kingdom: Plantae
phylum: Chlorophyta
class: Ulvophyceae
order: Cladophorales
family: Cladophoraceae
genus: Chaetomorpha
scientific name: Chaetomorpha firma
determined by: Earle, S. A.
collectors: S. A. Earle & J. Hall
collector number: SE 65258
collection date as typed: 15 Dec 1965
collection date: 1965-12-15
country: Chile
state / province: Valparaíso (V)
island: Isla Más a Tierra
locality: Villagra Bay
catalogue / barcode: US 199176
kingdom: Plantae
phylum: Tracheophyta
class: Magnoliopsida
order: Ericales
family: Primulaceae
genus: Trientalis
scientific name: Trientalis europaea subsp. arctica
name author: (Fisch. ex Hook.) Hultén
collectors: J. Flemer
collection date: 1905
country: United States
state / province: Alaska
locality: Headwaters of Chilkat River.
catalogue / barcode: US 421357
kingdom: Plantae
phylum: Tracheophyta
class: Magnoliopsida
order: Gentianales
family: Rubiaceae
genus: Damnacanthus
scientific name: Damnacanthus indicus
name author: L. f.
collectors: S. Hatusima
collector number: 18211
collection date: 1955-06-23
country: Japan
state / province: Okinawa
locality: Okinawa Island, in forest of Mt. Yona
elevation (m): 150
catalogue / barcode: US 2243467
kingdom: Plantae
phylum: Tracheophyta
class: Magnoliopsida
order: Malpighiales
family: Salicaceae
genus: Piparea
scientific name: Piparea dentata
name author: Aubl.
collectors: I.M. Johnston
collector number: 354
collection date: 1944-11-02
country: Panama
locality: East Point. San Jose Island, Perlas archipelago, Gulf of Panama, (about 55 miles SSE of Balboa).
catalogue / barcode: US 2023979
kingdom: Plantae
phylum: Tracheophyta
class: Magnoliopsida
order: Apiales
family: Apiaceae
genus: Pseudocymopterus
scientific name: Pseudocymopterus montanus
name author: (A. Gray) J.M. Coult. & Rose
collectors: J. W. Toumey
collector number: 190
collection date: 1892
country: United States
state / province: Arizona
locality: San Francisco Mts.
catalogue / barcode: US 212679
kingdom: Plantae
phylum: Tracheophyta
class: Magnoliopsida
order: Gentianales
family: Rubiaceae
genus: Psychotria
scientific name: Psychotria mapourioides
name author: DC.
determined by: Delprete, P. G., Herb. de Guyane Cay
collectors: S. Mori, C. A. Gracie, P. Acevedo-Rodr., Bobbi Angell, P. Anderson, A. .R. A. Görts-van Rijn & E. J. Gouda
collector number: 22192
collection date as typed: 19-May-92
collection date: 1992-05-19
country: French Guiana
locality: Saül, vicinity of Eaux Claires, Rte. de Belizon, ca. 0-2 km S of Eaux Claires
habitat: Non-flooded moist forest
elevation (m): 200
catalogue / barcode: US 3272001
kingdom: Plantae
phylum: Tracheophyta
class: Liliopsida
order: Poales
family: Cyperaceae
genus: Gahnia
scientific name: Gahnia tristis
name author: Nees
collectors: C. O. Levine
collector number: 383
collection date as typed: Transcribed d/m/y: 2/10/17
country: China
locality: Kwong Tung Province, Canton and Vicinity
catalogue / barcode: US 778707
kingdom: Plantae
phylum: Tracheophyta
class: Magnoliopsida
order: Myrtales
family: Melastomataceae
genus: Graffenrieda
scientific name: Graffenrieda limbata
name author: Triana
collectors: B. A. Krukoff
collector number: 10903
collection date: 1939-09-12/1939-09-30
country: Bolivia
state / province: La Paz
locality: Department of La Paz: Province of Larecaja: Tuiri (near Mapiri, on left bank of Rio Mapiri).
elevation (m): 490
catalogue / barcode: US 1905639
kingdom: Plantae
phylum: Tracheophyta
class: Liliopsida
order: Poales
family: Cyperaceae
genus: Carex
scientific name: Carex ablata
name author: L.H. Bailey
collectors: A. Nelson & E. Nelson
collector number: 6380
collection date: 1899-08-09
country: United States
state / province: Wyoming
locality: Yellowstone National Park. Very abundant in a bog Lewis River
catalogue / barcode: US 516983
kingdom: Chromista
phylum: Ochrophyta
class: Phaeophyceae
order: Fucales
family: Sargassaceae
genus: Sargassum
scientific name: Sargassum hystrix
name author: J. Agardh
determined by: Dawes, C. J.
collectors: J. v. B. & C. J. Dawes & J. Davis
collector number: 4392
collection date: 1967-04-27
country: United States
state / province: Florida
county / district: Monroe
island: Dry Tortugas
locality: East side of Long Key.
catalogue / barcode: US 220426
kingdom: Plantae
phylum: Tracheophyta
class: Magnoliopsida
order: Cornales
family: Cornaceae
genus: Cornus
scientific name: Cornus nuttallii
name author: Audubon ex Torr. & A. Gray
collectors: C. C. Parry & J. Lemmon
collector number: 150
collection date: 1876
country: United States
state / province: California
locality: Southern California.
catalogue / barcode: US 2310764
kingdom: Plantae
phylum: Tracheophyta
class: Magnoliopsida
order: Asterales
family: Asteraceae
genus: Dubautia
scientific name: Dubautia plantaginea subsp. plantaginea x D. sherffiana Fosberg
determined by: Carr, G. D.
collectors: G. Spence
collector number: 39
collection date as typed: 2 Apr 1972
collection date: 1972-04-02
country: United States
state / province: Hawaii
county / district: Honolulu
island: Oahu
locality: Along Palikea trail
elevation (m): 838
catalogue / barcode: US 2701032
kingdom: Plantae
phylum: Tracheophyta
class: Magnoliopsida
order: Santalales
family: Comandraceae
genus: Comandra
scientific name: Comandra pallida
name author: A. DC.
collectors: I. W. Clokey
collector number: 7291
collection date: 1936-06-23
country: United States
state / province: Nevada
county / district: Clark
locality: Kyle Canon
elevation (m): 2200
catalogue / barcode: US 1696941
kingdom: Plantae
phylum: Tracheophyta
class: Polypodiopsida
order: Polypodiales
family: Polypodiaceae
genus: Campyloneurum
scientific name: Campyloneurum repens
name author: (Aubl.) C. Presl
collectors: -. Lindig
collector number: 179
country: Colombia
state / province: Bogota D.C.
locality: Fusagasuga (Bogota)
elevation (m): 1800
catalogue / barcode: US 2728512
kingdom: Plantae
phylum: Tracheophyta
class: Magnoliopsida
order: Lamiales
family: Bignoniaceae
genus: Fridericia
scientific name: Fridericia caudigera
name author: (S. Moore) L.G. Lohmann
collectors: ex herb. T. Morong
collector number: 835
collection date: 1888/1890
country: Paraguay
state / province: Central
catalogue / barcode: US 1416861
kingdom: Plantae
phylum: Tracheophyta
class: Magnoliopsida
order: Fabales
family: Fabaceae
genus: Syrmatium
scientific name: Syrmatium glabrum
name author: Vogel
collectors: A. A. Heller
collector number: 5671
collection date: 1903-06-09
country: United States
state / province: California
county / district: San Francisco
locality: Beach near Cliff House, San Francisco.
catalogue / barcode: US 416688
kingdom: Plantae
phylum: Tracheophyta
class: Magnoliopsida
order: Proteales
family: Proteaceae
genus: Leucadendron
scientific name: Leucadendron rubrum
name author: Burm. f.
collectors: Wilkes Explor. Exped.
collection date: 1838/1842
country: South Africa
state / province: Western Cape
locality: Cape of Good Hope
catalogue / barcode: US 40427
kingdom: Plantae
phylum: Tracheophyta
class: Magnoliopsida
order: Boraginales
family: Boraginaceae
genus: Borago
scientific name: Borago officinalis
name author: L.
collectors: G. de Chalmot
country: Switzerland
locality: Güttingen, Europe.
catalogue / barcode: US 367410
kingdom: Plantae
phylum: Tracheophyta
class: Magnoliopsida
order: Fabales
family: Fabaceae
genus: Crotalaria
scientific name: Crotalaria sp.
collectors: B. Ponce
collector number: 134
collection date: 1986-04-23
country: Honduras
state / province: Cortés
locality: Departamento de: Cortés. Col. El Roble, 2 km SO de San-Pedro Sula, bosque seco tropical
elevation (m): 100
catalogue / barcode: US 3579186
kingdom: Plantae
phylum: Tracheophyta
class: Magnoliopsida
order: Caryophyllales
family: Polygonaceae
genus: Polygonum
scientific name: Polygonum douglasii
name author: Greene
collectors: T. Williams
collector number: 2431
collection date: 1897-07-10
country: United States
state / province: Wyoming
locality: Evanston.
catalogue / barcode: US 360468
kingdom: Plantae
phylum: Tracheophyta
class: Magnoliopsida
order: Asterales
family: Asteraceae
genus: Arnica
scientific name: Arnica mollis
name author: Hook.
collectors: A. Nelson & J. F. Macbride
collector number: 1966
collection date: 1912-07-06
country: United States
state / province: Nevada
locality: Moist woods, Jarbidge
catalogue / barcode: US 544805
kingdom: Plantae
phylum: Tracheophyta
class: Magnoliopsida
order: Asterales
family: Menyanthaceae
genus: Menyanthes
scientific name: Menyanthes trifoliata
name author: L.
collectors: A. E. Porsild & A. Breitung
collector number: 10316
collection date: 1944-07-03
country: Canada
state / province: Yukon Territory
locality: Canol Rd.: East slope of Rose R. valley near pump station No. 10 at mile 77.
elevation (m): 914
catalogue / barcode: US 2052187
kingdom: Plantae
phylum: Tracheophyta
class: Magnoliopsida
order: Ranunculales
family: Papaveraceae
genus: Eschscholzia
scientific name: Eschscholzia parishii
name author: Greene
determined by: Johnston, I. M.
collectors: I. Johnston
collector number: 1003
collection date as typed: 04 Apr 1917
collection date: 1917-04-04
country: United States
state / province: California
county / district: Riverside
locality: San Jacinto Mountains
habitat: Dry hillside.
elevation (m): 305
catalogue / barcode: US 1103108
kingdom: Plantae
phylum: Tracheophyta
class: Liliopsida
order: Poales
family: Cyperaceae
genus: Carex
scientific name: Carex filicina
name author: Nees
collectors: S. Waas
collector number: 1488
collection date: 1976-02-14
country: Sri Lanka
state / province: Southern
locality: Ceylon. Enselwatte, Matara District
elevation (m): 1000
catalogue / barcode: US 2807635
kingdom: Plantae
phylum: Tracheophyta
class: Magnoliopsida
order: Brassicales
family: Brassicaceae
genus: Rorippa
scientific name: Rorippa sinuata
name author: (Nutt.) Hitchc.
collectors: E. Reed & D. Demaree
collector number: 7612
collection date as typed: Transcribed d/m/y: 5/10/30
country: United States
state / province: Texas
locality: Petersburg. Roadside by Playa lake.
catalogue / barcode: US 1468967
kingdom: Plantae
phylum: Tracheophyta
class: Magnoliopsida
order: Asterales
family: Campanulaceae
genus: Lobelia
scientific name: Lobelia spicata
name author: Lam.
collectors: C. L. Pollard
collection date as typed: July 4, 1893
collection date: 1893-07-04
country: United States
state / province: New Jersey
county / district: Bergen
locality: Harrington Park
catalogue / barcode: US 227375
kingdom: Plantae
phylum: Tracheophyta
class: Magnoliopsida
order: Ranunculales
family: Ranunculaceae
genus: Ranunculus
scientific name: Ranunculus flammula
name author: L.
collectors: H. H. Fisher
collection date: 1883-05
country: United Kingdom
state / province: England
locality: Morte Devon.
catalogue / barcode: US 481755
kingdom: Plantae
----------------
- Stated problem
Could you swap "country" for "nation" wherever it occurs in the part of the material that opens with the line containing "determined by: Johnston, I. M." and closes with the end of the material? Return only those lines, with everything else left unchanged.

- Exercise response
determined by: Johnston, I. M.
collectors: I. Johnston
collector number: 1003
collection date as typed: 04 Apr 1917
collection date: 1917-04-04
nation: United States
state / province: California
county / district: Riverside
locality: San Jacinto Mountains
habitat: Dry hillside.
elevation (m): 305
catalogue / barcode: US 1103108
kingdom: Plantae
phylum: Tracheophyta
class: Liliopsida
order: Poales
family: Cyperaceae
genus: Carex
scientific name: Carex filicina
name author: Nees
collectors: S. Waas
collector number: 1488
collection date: 1976-02-14
nation: Sri Lanka
state / province: Southern
locality: Ceylon. Enselwatte, Matara District
elevation (m): 1000
catalogue / barcode: US 2807635
kingdom: Plantae
phylum: Tracheophyta
class: Magnoliopsida
order: Brassicales
family: Brassicaceae
genus: Rorippa
scientific name: Rorippa sinuata
name author: (Nutt.) Hitchc.
collectors: E. Reed & D. Demaree
collector number: 7612
collection date as typed: Transcribed d/m/y: 5/10/30
nation: United States
state / province: Texas
locality: Petersburg. Roadside by Playa lake.
catalogue / barcode: US 1468967
kingdom: Plantae
phylum: Tracheophyta
class: Magnoliopsida
order: Asterales
family: Campanulaceae
genus: Lobelia
scientific name: Lobelia spicata
name author: Lam.
collectors: C. L. Pollard
collection date as typed: July 4, 1893
collection date: 1893-07-04
nation: United States
state / province: New Jersey
county / district: Bergen
locality: Harrington Park
catalogue / barcode: US 227375
kingdom: Plantae
phylum: Tracheophyta
class: Magnoliopsida
order: Ranunculales
family: Ranunculaceae
genus: Ranunculus
scientific name: Ranunculus flammula
name author: L.
collectors: H. H. Fisher
collection date: 1883-05
nation: United Kingdom
state / province: England
locality: Morte Devon.
catalogue / barcode: US 481755
kingdom: Plantae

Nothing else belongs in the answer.